Theodore Newsome’s space cadet training is abruptly cut short not far from completion. That is one of the first consequences. He is thrown in at the deep end along with three of his fellow space cadets. It is a deep end that could be bottomless.
Contact with aliens was not meant to be like this, especially as a threat to an alien race could soon become a threat to the human race.

Graham E Howarth is a retired primary school head teacher who lives in Bury, Lancashire.

He is married to Helen and has two daughters, Sarah and Kate.

Alliance is the first novel in his Far Future trilogy that moves on to Containment and then Infinity.

He has also written his autobiography, If Only I’d Asked, plus The Burrs Country Park, Bury, a record in poems and pictures, including a brief history of the park. Both have been self-published for local sale. A History of The Burrs, Bury will also be published locally in 2022.

He has been a science fiction aficionado for many years.

Customer Reviews
1 reviews
1 reviews
  • Elena Hookway

    This is an enjoyable sci-fi novel for all ages, upwards of early teens.
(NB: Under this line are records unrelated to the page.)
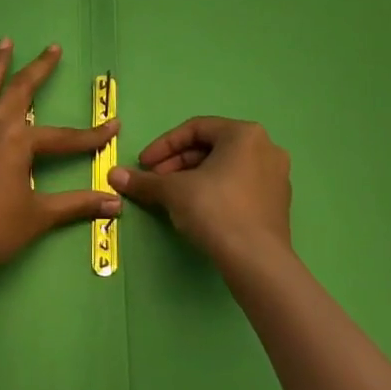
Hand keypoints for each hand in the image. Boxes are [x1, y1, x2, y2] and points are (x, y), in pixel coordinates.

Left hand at [0, 39, 121, 282]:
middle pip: (20, 91)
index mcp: (19, 142)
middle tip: (52, 48)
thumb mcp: (39, 217)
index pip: (64, 137)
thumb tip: (115, 203)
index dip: (91, 135)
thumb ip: (77, 205)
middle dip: (39, 69)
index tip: (114, 127)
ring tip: (3, 43)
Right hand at [108, 117, 292, 271]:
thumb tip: (113, 175)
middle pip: (211, 147)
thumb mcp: (172, 191)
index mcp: (244, 134)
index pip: (195, 129)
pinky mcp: (277, 203)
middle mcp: (265, 147)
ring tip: (171, 197)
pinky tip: (196, 210)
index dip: (163, 145)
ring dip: (193, 177)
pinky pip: (239, 186)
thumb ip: (144, 180)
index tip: (143, 165)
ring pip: (224, 168)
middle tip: (155, 181)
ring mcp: (276, 176)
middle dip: (177, 163)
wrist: (256, 260)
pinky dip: (214, 191)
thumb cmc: (215, 210)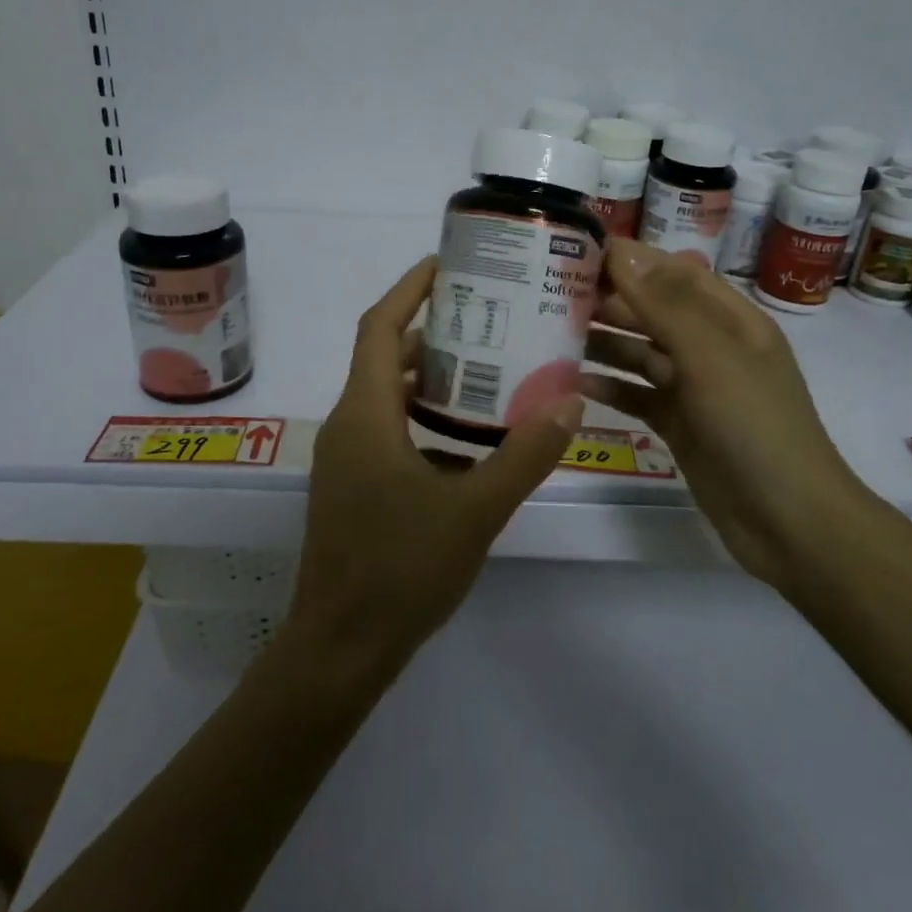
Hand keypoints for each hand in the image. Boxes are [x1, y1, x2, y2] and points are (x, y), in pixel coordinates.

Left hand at [285, 256, 584, 683]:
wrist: (340, 649)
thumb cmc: (400, 571)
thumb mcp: (475, 511)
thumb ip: (524, 455)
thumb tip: (572, 403)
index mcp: (365, 415)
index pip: (379, 326)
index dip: (409, 288)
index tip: (446, 262)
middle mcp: (348, 424)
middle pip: (384, 356)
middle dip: (431, 329)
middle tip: (487, 314)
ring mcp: (346, 458)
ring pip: (387, 396)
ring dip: (429, 376)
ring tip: (487, 365)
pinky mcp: (353, 486)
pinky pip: (388, 430)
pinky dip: (424, 418)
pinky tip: (470, 437)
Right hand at [578, 239, 871, 588]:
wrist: (789, 522)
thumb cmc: (755, 426)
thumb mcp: (711, 357)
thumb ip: (665, 304)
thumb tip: (622, 249)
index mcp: (731, 320)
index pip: (675, 272)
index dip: (631, 259)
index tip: (576, 250)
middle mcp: (711, 346)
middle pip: (653, 311)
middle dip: (608, 301)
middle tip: (550, 295)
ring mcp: (694, 388)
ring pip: (640, 353)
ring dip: (603, 343)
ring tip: (551, 335)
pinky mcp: (679, 424)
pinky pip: (637, 395)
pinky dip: (610, 388)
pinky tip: (574, 385)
It reads a bit like a script for a new Star Trek movie, in terms of plot and character, but that’s a good thing.
    Theodore Newsome is a 21-year-old trainee space cadet. Earth has been devastated by inter-planetary species warfare and mankind is in the process of looking to settle on a new home planet.
    Theodore, alongside three other space cadets training at the World Space Agency Naval Command, benefit from neural implants that give them a kind of hi-tech, telepathic capability.
    The cadets are called upon to investigate The Cube, a huge alien portal to the world of the Tressillians, who are a peaceable, technologically advanced, alien species.
    The Tressillians as a race, are faced with an existential threat from another alien species, the Atarians, who are war-mongering and hyper-violent (think Klingons), and remorseless in their goal to conquer all and any universes they encounter...
    As I read this tale, about mankind joining forces with the Tressilians, to take arms against the raiding Atarians, I couldn’t help but discern a (probably unintended) parallel with what’s happening in Europe at the moment, although I’m sure that wasn’t in the mind of the author when composing this work of fiction.
    The scenes of intergalactic space battles are tense and well-staged, and as I read the book, I could easily see it converted into a movie for the big screen, as a Star Trek-type sci-fi actioner.
    The prose style is punchy and efficient, and I liked the conceptual idea of higher-level communication between species in the form of a manufactured, quasi-telepathy, which glued the different strands of the tale together.
    Personally, I’d have liked just a little more descriptive detail about the physical appearance of the various alien life forms, although this didn’t stop me from enjoying the book. It did occur to me that this novel might have been enhanced if it had included a few color (or even black and white) images of some of the aliens and/or their spacecraft, but that’s just a personal preference of mine.
    Overall, an engaging sci-fi tale that I enjoyed at the age of 55, and I’m sure that I’d have enjoyed it just as much if I was a teenage lad, i.e. at a time when I first started reading the likes of Asimov and Frank Herbert.